Texto do exercício =>
_ _ _

Consumidores indígenas da etnia Maxakali, residentes na Aldeia Escola Floresta em Teófilo Otoni, Vale do Mucuri, participaram de uma ação educativa sobre direitos do consumidor. O evento, realizado em 6 de maio, reuniu cerca de 40 indígenas e foi promovido pela Coordenadoria Regional de Defesa do Consumidor, em parceria com o Banco Itaú e apoio do Procon Municipal.
A iniciativa ocorreu no auditório das Promotorias de Justiça da cidade e integra o projeto “Nosso Consumo, Nossa Voz”, desenvolvido pelo Procon-MPMG, do Ministério Público de Minas Gerais (MPMG). Este projeto visa fortalecer os direitos dos povos originários nas relações de consumo e enfrentar vulnerabilidades históricas.
Pela primeira vez, uma instituição financeira, mencionada em denúncias de possíveis práticas abusivas contra consumidores indígenas, participou diretamente de uma ação de orientação e diálogo. As denúncias encaminhadas à Promotoria de Justiça de Teófilo Otoni incluíam relatos de assédio comercial e oferta irregular de produtos financeiros.
Entre os produtos financeiros citados nas denúncias estavam seguros, consórcios, empréstimos e cobranças de taxas. Essas práticas, segundo os relatos, comprometiam parte da renda das famílias indígenas. A participação do banco marcou uma mudança na abordagem dessas questões.
Durante a atividade, representantes da instituição financeira forneceram informações sobre educação financeira. Os temas abordados incluíram o uso consciente do dinheiro, a contratação de crédito, investimentos e a utilização de caixas eletrônicos. A equipe também ouviu reclamações individuais dos consumidores presentes.
A instituição financeira comprometeu-se a manter a parceria em futuras ações, visando outras comunidades da região. Este compromisso busca estender o alcance das orientações e do diálogo a um público mais amplo de consumidores indígenas.

_ _ _

Dados brutos =>
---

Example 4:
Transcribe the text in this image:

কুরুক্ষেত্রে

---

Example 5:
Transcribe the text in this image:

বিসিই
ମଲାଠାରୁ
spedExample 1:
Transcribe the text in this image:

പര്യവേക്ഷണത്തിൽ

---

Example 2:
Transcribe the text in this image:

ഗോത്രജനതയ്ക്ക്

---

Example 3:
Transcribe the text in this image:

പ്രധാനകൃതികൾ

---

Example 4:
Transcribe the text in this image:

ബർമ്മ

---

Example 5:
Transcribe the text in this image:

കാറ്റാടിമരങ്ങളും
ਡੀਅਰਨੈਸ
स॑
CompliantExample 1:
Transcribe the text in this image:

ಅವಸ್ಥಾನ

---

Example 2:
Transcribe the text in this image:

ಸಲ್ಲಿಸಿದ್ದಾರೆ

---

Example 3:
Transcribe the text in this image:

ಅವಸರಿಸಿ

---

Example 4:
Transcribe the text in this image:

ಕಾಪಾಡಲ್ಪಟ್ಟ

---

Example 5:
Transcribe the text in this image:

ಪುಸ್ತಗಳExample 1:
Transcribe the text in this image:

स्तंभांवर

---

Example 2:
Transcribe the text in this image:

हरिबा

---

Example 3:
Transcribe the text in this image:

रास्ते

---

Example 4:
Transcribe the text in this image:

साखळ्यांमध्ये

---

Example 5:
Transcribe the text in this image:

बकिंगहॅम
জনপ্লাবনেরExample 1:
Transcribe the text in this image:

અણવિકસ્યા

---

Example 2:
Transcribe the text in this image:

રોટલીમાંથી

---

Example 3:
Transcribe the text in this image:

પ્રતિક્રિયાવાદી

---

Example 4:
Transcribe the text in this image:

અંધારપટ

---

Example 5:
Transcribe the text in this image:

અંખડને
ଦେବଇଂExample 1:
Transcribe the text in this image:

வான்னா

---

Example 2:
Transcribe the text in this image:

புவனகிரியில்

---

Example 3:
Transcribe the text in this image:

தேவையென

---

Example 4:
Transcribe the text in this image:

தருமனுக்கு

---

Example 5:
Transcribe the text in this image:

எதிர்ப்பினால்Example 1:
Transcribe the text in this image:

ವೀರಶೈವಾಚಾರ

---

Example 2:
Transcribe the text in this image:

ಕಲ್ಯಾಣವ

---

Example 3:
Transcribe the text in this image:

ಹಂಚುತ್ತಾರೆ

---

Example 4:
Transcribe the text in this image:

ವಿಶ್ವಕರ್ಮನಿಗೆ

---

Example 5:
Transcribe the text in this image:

_ _ _

Lista de tarefas =>
- a) Como fica em inglês esta frase do texto sobre os consumidores Maxakali: "Entre os produtos financeiros citados nas denúncias estavam seguros, consórcios, empréstimos e cobranças de taxas."?
- b) Responda com base no texto sobre os consumidores Maxakali:
(i) Cerca de quantos indígenas o evento reuniu?
(ii) De qual projeto a iniciativa faz parte?
(iii) Além de fornecer informações, o que a equipe da instituição financeira fez durante a atividade?
- c) Prossiga com o texto sobre os consumidores Maxakali a partir do ponto em que ele termina.

Respostas em ordem =>
- a) The financial products cited in the complaints included insurance, consortium plans, loans and fee charges.

- b)
(i) Cerca de 40 indígenas.
(ii) Do projeto "Nosso Consumo, Nossa Voz".
(iii) Ouviu reclamações individuais dos consumidores presentes.

- c)
Projeto “Nosso Consumo, Nossa Voz”
De acordo com a promotora de Justiça e coordenadora regional do Procon-MPMG em Teófilo Otoni, Milena Ribeiro de Matos Xavier, o projeto busca dar visibilidade e garantir os direitos dos povos originários enquanto consumidores. Ela destacou a necessidade de maior atenção à relação entre esses consumidores e as instituições bancárias.
Milena Ribeiro de Matos Xavier afirmou que a condição de hipervulnerabilidade dos indígenas se deve a barreiras culturais, linguísticas e socioeconômicas. Além disso, mencionou as discriminações sofridas por eles junto a fornecedores locais, o que justifica a atenção especial do projeto.
O projeto “Nosso Consumo, Nossa Voz” foi criado a partir de denúncias de preconceito contra indígenas no comércio de Teófilo Otoni. Ele vem ampliando sua atuação em Minas Gerais por meio de ações educativas e escuta qualificada das comunidades.
A iniciativa também articula com instituições públicas e privadas para fortalecer a defesa dos direitos dos consumidores indígenas que vivem em Minas Gerais. O objetivo é promover um ambiente de consumo mais justo e equitativo para esses povos.